This post has about 13 Photoshop composites with my friend Julio. He has been one of my practice models for a few years now. Most of his photographs were shot in studio and then I use a combination of stock photography and my own photography for the backgrounds. I try and match up outfits, lighting, and theme so things make sense. The studio has a changing room so we can get a number of different outfits from casual to stylish and fashion forward.
As an artist/photographer and Photoshop I have complete control over how I want a photograph to appear. We can have as much shadow that we want. If we shot this photograph in real life we may have exaggerated shadows going behind the subject.
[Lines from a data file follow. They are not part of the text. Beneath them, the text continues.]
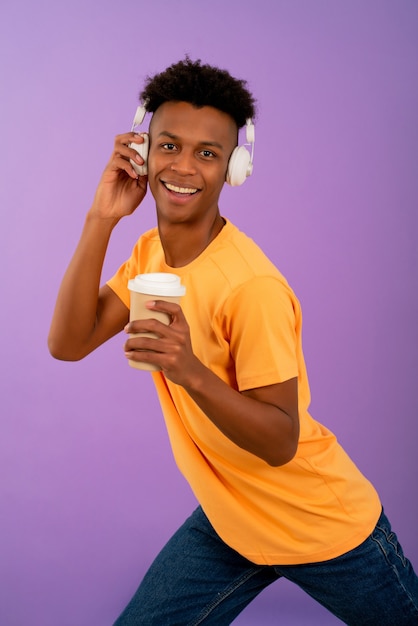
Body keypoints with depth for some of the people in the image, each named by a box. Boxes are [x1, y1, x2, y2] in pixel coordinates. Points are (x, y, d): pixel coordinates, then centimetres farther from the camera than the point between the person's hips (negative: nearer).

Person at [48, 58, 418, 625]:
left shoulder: (252, 286, -28)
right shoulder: (149, 251, -4)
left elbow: (281, 442, -25)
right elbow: (68, 343, -14)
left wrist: (191, 372, -41)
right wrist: (101, 221, -20)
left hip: (327, 529, -5)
If we add just enough shadow it looks real but more pleasing.
I haven’t been to Greece but I did find this awesome photograph of the Acropolis of Athens with a spot that is perfect for a model to stand and pose for the camera.
Another thing I don’t have is a private jet, but with another stock photograph we have a cool photograph of Julio ready for a photo assignment on the plane, woo hoo!
I did photograph the City Creek Mall! A number of photographers had made arrangements to explore and photograph the mall one Saturday morning before crowds of shoppers arrive. Most malls will forbid photography of any kind. You would think that snapshots would be a good idea. People sharing photos of your mall on Instagram might make your mall more popular. I do understand pro photographers from having photo shoots on the mall—we would get in the way of a shopping experience. I photograph with lights and lightstands and that would get in the way. With Photoshop I can fake the whole experience. All I need to do is act the tourist and create background photos and then later drop the model in with Photoshop.
I have been to Chicago but at the time I wasn’t working on my Photoshop composite project. So I have to use stock photography for shots like this. I’ll make it to Chicago again some day and rock some photowalks.
The big challenge of compositing is adding feet or if the subject appears standing or sitting on the ground. It is really easy to create composites and the lower part of the body is cut from view. So Julio sitting at the capitol, or the Grand Central Station is going to be a challenge. With some practice and photos from different angles we can get a realistic image.
It’s another photograph where I get to paint in shadows and make feet on the ground look real. It has been hit or miss. But that is why I am practicing and hopefully getting better.